First-time buyers promised council tax cut by Tories
- Published
First-time buyers would not pay council tax for six months if the Conservatives win the 2016 assembly election.
For the average band D home, first-time buyers would save £660, at an estimated total cost of about £7.5m a year.
But the Conservatives have dropped plans to scrap stamp duty for all homes up to £250,000. That pledge will now only apply to first-time buyers.
Labour dismissed the plan as "fantasy politics", saying the Tories had not said how they would pay for it.
As well as extending the right to buy for social housing tenants, the Conservatives said they would keep the Help to Buy Wales, external scheme - which offers financial assistance for people buying newly-built homes - until the year 2020.
Labour has said it would abolish the right to buy.
Welsh Conservative leader Andrew RT Davies said the commitments showed his party was "the party of aspiration and home ownership".
"When you pick up the keys to your new home you won't be picking up a new council tax bill," he said.
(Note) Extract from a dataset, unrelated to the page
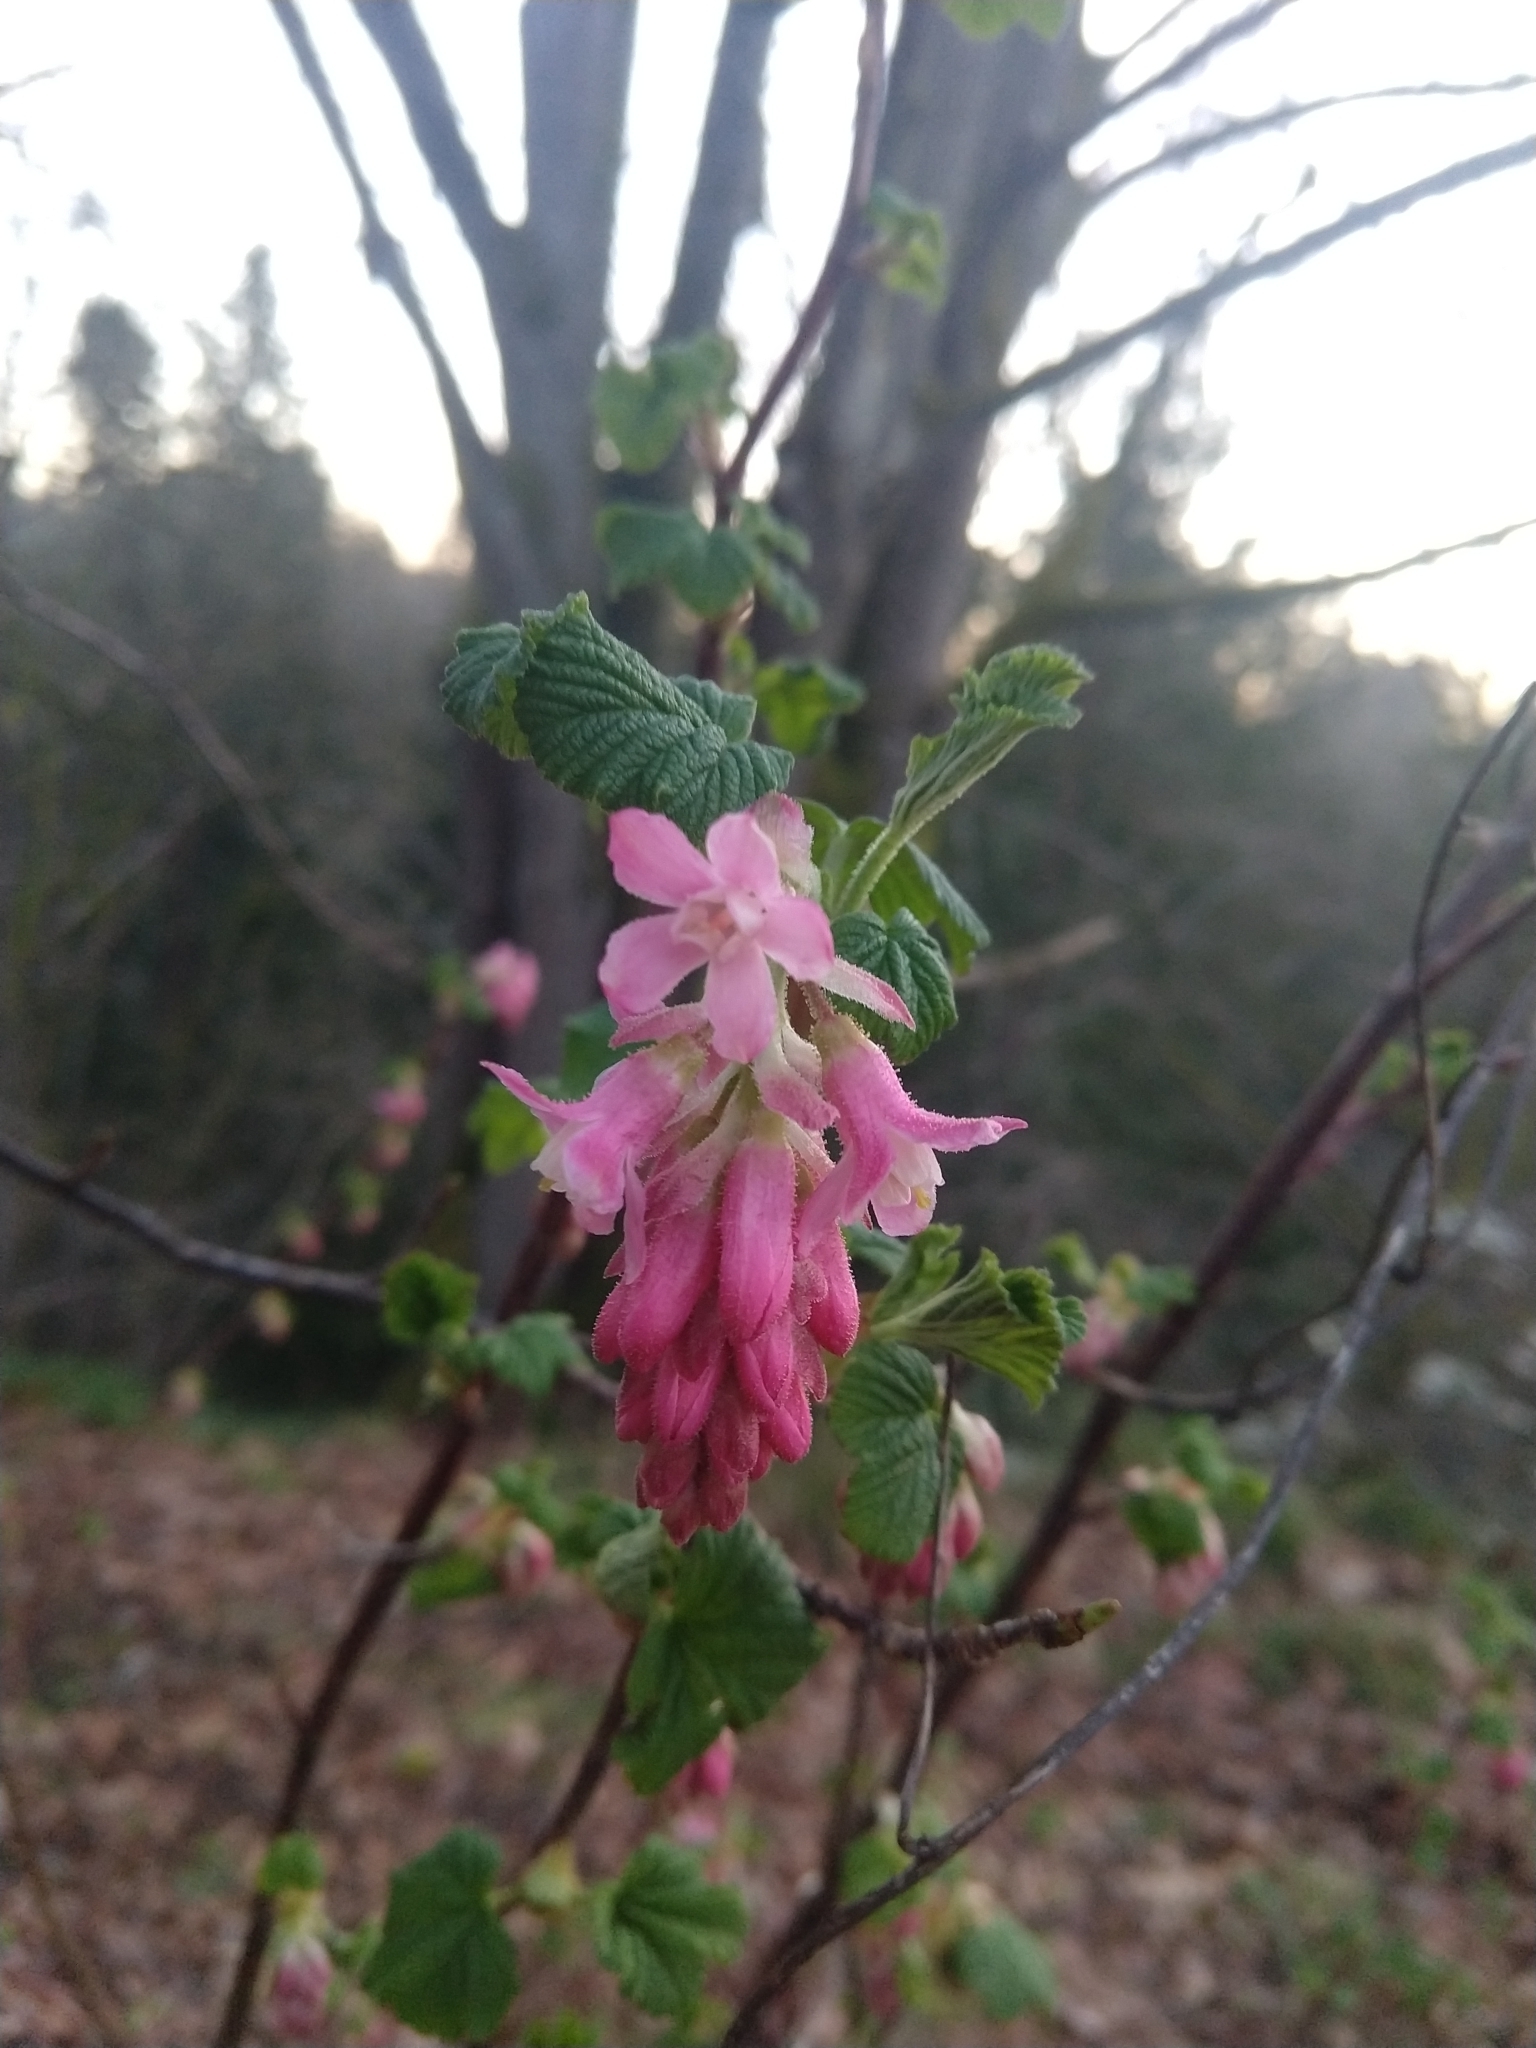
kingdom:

A Welsh Tory spokesman said the stamp duty waiver was changed to match a new stamp duty regime being introduced by Chancellor George Osborne.
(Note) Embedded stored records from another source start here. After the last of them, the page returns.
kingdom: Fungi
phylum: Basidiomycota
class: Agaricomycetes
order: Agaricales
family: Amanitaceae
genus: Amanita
A Welsh Labour spokesman said: "This is just fantasy politics from the Tories - there's no suggestion of how they will pay for any of it. Their party in London has already made a £50m in-year cut to our budget this year, and we expect there's more to come.
"Council tax is already lower in Wales than England and we are well on track to meeting our ambitious housing targets for this term.
"We will be bringing forward our own proposals on housing and tax for 2016, and unlike this Tory fag packet offering, it will be properly thought through - and costed."